2800 Polizisten im Einsatz
Die Organisatoren sprachen von rund 10.000 Teilnehmern, die Polizei von 5000. Es waren 2800 Polizisten im Einsatz, während der Demos kreisten Hubschrauber über der City. Bereits ab 16 Uhr war die Umgebung rund um die Hofburg großräumig abgesperrt worden, der Verkehr wurde über die "Zweier-Linie" umgeleitet, was zum Ferienbeginn für weitere Verkehrsbehinderungen sorgte. Zudem wurden um 14.30 Uhr die Citybuslinien 1A, 2A und 3A eingestellt.
Die Protestierenden hatten sich vor dem Start des Marsches mit Reden und Slogans eingestimmt. Dass die Demonstration heuer auch im Zeichen der Flüchtlingskrise stand, war an Transparenten abzulesen. Auf den Plakaten der "Offensive gegen Rechts" hieß es etwa: "Geflüchtete willkommen! FPÖ vertreiben. Flüchtlinge bleiben." Auch mit Sprechchören machten die Demonstranten auf ihre Anliegen aufmerksam: "Say it loud and say it clear, refugees are welcome here", schallte es auf der Ringstraße.
FPÖ-Prominenz beim Ball
Die Organisatoren der Demo forderten in ihren Anfangsreden ein Ende des Akademikerballs in der Wiener Hofburg: "Burschenschafter raus aus der Hofburg", lautete ein Slogan. Das umliegende Gelände wurde gesperrt, um ein Aufeinandertreffen von Ballbesuchern und Protestierern zu verhindern. FPÖ-Chef Heinz-Christian Strache und der freiheitliche Bundespräsidentschaftskandidat Norbert Hofer waren unter der Gästeschar in der Hofburg.

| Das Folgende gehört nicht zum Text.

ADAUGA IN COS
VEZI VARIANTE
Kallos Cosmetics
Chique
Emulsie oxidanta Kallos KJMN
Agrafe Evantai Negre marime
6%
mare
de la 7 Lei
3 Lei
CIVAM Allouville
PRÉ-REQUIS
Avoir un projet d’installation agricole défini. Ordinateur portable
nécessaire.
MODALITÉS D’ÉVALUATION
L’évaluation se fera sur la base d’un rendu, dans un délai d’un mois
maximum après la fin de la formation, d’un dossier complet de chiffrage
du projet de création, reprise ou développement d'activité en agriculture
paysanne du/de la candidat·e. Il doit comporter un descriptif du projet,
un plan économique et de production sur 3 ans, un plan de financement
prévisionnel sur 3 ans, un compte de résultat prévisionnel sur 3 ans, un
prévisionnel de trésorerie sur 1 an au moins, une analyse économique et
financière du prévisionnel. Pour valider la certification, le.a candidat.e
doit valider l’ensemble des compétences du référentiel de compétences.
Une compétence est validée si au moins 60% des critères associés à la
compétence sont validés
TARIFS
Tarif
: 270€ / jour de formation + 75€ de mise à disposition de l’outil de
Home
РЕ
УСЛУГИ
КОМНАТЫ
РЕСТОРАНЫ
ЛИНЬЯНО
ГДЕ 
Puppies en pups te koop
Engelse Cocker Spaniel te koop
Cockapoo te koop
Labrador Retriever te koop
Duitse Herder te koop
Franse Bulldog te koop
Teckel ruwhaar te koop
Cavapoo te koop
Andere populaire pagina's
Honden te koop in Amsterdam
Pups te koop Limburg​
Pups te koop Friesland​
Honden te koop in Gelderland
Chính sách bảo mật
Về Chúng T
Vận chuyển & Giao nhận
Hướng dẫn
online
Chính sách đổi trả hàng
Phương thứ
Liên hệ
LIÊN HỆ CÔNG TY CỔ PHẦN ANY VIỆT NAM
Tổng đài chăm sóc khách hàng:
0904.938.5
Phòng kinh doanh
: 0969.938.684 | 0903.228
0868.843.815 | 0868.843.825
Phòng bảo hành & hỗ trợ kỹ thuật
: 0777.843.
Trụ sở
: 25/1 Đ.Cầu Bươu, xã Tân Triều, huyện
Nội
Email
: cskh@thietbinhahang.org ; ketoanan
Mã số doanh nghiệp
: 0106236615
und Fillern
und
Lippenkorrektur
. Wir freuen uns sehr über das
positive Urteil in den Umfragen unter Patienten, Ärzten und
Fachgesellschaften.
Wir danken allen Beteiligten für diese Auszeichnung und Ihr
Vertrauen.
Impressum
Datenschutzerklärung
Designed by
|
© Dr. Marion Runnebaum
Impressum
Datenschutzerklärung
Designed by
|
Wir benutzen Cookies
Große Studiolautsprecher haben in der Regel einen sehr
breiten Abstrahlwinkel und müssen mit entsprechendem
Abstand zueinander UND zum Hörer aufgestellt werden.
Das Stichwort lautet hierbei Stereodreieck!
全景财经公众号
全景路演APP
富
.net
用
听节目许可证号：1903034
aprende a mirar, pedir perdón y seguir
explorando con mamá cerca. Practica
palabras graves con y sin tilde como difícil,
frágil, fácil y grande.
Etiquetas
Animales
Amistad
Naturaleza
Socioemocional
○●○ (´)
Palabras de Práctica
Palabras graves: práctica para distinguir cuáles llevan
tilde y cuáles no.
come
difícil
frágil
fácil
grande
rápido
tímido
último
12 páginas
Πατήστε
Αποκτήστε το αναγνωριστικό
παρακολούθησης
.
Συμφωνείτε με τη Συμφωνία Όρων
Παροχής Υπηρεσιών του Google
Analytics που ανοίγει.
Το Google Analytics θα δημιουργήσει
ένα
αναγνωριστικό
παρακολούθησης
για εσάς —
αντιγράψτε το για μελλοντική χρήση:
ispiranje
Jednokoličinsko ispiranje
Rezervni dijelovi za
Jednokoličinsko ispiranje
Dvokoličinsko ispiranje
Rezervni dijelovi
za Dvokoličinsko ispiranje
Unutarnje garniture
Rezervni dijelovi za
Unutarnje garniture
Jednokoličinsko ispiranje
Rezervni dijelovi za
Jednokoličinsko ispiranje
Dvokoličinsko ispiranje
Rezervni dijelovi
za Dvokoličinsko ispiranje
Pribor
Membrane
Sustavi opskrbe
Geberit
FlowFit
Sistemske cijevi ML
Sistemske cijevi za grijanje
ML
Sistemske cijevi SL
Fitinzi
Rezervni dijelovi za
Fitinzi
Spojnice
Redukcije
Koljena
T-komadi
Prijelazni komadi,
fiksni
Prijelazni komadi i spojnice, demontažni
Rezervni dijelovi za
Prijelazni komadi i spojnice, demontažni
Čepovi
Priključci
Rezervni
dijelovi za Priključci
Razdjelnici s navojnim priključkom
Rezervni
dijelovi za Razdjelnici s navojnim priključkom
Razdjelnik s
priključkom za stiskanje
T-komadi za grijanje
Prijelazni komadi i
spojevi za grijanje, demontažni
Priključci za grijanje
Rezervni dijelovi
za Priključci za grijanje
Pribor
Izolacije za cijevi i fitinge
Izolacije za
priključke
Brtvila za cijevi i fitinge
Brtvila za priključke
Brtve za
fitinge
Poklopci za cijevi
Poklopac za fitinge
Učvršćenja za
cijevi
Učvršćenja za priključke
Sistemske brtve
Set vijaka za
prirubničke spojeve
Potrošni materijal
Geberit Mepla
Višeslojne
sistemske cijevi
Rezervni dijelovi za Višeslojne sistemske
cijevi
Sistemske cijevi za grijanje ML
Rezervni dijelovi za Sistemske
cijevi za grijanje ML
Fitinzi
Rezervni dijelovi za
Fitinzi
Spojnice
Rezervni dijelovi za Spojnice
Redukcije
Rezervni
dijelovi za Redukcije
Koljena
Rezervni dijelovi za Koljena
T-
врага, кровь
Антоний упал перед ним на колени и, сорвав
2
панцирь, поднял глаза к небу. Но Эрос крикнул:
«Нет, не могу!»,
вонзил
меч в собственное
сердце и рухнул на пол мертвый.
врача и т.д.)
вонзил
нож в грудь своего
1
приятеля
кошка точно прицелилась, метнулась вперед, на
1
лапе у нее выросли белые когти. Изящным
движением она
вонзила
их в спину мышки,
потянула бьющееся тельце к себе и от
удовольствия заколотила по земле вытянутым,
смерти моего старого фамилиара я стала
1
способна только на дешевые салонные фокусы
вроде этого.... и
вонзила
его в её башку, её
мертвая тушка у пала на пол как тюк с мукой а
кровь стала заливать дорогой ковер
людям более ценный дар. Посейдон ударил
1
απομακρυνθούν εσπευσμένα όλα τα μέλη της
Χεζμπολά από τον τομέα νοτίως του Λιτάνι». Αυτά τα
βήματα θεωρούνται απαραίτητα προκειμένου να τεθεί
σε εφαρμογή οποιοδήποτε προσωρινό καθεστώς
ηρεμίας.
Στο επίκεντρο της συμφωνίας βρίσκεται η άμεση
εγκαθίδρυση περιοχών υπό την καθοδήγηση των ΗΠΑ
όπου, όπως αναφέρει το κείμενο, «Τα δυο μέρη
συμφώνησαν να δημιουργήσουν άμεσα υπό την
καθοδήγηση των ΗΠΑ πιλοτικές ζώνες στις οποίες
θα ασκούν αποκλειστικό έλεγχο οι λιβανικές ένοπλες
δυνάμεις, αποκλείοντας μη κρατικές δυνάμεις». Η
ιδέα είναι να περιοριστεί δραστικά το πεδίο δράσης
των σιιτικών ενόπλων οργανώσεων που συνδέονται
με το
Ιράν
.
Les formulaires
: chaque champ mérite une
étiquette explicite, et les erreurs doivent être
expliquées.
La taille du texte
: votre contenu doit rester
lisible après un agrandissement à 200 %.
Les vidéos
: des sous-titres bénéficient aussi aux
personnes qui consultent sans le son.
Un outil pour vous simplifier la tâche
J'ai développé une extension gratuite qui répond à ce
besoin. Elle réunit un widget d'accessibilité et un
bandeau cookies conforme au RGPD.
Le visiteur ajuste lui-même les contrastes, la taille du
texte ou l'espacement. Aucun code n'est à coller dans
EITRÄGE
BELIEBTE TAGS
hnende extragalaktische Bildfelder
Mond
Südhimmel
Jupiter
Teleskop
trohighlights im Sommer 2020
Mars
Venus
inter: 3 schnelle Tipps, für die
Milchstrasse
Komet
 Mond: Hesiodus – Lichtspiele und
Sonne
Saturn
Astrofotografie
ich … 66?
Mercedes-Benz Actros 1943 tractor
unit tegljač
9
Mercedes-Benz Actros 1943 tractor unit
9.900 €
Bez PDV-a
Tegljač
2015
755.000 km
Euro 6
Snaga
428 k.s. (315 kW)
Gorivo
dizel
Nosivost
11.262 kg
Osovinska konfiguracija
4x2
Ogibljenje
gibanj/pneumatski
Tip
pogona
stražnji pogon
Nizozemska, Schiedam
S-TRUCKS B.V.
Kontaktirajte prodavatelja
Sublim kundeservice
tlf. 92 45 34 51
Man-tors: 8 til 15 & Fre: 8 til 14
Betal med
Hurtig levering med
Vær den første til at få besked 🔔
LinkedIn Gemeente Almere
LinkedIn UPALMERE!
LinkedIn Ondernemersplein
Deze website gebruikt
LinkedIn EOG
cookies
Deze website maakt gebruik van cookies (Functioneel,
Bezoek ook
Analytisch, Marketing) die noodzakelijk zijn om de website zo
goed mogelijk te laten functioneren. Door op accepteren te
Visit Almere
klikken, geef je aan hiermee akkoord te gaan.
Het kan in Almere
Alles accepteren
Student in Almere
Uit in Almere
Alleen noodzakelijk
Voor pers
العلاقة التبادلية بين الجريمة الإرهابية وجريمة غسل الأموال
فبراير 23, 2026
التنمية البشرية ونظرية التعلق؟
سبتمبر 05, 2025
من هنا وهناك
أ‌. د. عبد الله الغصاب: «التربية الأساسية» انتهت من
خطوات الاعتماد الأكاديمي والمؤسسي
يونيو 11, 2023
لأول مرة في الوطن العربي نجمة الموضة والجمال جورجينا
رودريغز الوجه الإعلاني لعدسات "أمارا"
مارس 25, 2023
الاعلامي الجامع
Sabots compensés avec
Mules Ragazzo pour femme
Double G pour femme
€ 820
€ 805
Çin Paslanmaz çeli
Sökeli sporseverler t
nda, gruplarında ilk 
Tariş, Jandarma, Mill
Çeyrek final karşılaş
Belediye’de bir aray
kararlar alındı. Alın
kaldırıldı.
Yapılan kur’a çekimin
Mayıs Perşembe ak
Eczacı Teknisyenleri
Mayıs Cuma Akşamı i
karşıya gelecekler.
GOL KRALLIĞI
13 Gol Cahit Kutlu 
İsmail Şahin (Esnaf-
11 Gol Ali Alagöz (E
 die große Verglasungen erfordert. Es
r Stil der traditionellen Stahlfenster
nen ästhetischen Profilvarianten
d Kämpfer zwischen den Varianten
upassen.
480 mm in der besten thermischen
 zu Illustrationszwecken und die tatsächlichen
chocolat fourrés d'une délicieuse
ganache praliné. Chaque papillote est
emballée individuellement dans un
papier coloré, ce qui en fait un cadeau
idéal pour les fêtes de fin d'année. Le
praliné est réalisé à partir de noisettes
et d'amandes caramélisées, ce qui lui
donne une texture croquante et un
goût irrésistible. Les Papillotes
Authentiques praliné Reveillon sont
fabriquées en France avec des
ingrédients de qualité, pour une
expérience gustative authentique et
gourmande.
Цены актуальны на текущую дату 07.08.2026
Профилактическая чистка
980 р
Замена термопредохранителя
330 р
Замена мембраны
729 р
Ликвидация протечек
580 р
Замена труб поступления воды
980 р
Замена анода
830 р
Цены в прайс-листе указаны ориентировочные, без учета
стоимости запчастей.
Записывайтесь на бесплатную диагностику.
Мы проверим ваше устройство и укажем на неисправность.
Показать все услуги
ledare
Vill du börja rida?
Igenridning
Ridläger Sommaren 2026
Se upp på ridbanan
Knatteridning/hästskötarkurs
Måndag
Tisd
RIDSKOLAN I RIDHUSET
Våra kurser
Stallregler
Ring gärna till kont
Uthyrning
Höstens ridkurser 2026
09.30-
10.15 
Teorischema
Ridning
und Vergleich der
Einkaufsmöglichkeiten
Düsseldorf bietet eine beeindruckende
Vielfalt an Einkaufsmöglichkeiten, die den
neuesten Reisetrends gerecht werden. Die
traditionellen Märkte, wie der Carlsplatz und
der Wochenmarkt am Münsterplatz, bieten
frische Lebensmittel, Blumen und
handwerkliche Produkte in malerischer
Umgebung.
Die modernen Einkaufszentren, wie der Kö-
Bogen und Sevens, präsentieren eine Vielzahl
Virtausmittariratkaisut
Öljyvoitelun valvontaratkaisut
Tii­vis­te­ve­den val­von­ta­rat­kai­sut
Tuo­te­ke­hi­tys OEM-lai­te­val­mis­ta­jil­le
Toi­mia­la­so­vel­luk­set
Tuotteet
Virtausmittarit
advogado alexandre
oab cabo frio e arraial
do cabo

Strache erklärte bei seinem Eintreffen: "Ich habe kein Verständnis dafür, wenn rot-grüne Organisationen gegen politisch Andersdenkende, in dem Fall die freiheitliche Partei, so vorgehen und eine Tanzveranstaltung zu verhindern versuchen - und das dann teilweise zu Ausschreitungen und Gewalttätigkeiten führt, wie vor zwei Jahren." Jeder Veranstalter habe das Recht, einen Ball zu organisieren, "so auch wir", sagte Strache.
Am Samstag wurde bekannt, dass sich unter den Ballgästen auch die Pegida-Aktivistin Tatjana Festerling befand. Gegenüber dem "Standard" sagte die Dresdnerin, sie sei "zum Vernetzen" in die Hofburg gekommen.